Perhaps you can find a cheaper one. It's been more than a decade since I bought mine and I don't remember the price anymore, but it seems like it wasn't cheap...


----------



## tomkat (Apr 27, 2014)

Ok so if I get it ground down finer can this be used as starter???


----------



## Bee Bliss (Jun 9, 2010)

In March, we took 8 frames of foundationless honey and did crush and strain. We took half of the honey and added a starter, jarred it and put it in the fridge. We did not heat the honey up before seeding. After a few weeks, we put that honey in the cool basement when we found out refrigeration was not advised. Both the seeded honey and crush and strained only honey was put in the basement. Imagine our surprise to find out that both honeys ended up being the smooth, creamed honey we wanted.


----------



## Michael Bush (Aug 2, 2002)

>Ok so if I get it ground down finer can this be used as starter??? 

Yes.


----------



## Kiran (Jan 27, 2014)

I am new in this but what I heard is to place 10% of honey in the refrigerator until it crystallizes and then grind well and stir it into the rest of the honey.
Creamed honey is *not* whipped.


----------



## Oldtimer (Jul 4, 2010)

Here's how we did it commercially, this will explain the principles behind it so you can do your own.

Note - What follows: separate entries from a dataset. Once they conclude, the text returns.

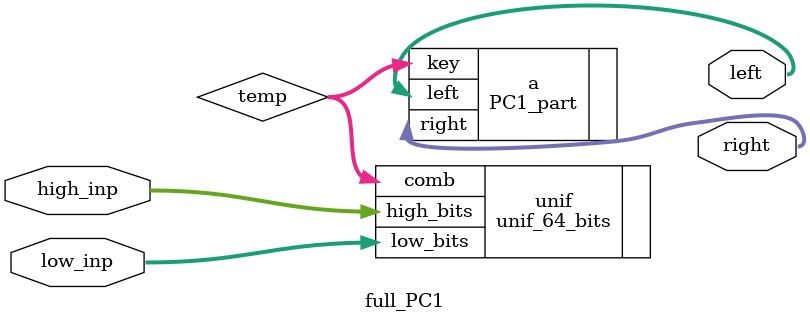
<source format=v>
`timescale 1ns / 1ps


module full_PC1(
    input [31:0] low_inp,
    input [31:0] high_inp,
    output [27:0] left,
    output [27:0] right
    );
    wire [63:0] temp;
    unif_64_bits unif(.low_bits(low_inp),.high_bits(high_inp),.comb(temp));
    PC1_part a(.key(temp),.right(right),.left(left));
    
endmodule

</source>
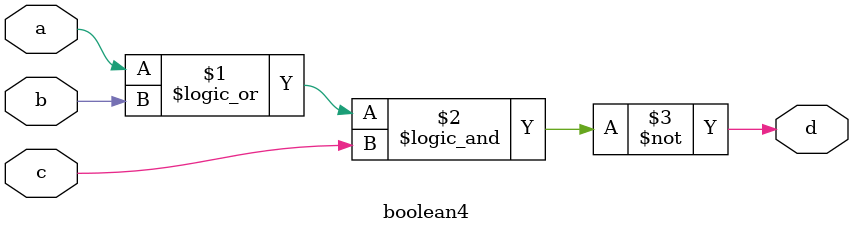
<source format=v>
`timescale 1ns / 1ps

module boolean4(
    input a,
    input b,
    input c,
    output d
    );
assign d = ~((a||b)&&c);
endmodule

</source>
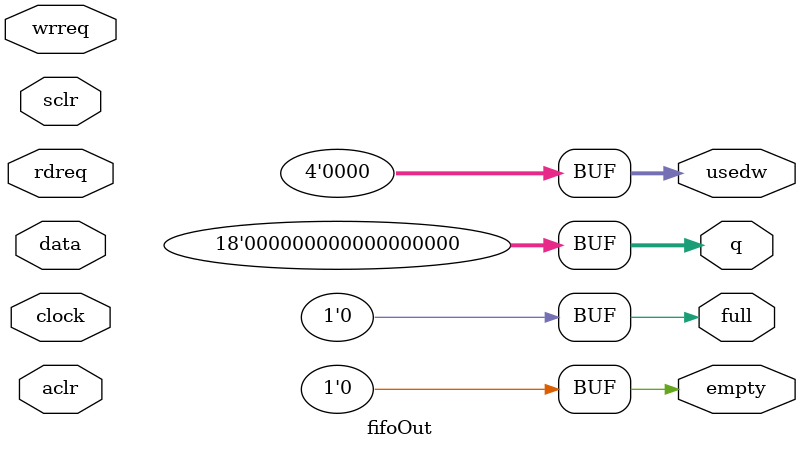
<source format=v>
module fifoOut(	// file.cleaned.mlir:2:3
  input         aclr,	// file.cleaned.mlir:2:25
                clock,	// file.cleaned.mlir:2:40
  input  [17:0] data,	// file.cleaned.mlir:2:56
  input         rdreq,	// file.cleaned.mlir:2:72
                sclr,	// file.cleaned.mlir:2:88
                wrreq,	// file.cleaned.mlir:2:103
  output        empty,	// file.cleaned.mlir:2:120
                full,	// file.cleaned.mlir:2:136
  output [17:0] q,	// file.cleaned.mlir:2:151
  output [3:0]  usedw	// file.cleaned.mlir:2:164
);

  assign empty = 1'h0;	// file.cleaned.mlir:3:14, :6:5
  assign full = 1'h0;	// file.cleaned.mlir:3:14, :6:5
  assign q = 18'h0;	// file.cleaned.mlir:4:15, :6:5
  assign usedw = 4'h0;	// file.cleaned.mlir:5:14, :6:5
endmodule


</source>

We had a creaming room, which was a room held at 57 degrees & had several 2 ton honey tanks in it. Each tank had a stirrer, which was 3 blades that turned very slowly, maybe once around the tank a minute. They were set up so they completely agitated and slowly stirred all honey in the tank.

Method - The fully creamed honey was run out of the tank but 10% was left in the bottom. The tank was refilled with liquid honey and the stirrers were running. In 3 days, all the honey would be fully creamed, the stirrers had ensured the honey had not set, it would still flow & could be packed, it would be drained off leaving the bottom 10% for the next run. To make what was called "hard creamed" honey, the tank would be drained and honey packed after one day of stirring. After one day the tiny crystals had not fully replicated themselves and the process would continue in the jar. Because there was no stirring in the jar the crystals would set into each other and the honey would be hard.

In all cases the crystals were so tiny as to be undetectable by taste, the honey just tasted firm and creamy.

Where did the first creamed honey come from? It's all about temperature. If you get a jar of liquid honey and hold it at 57 degrees for however long it takes to granulate, the grains when it eventually happens will be fine, undetectably small grains. This could then be used as starter for other honey. All the starter does is give the granulating process a kick start, but the quality of getting fine grains is about the temperature.

So the reason peoples honey granulates into coarse, unpleasant tasting granules, is because most people store their honey at temperatures higher than 57.


----------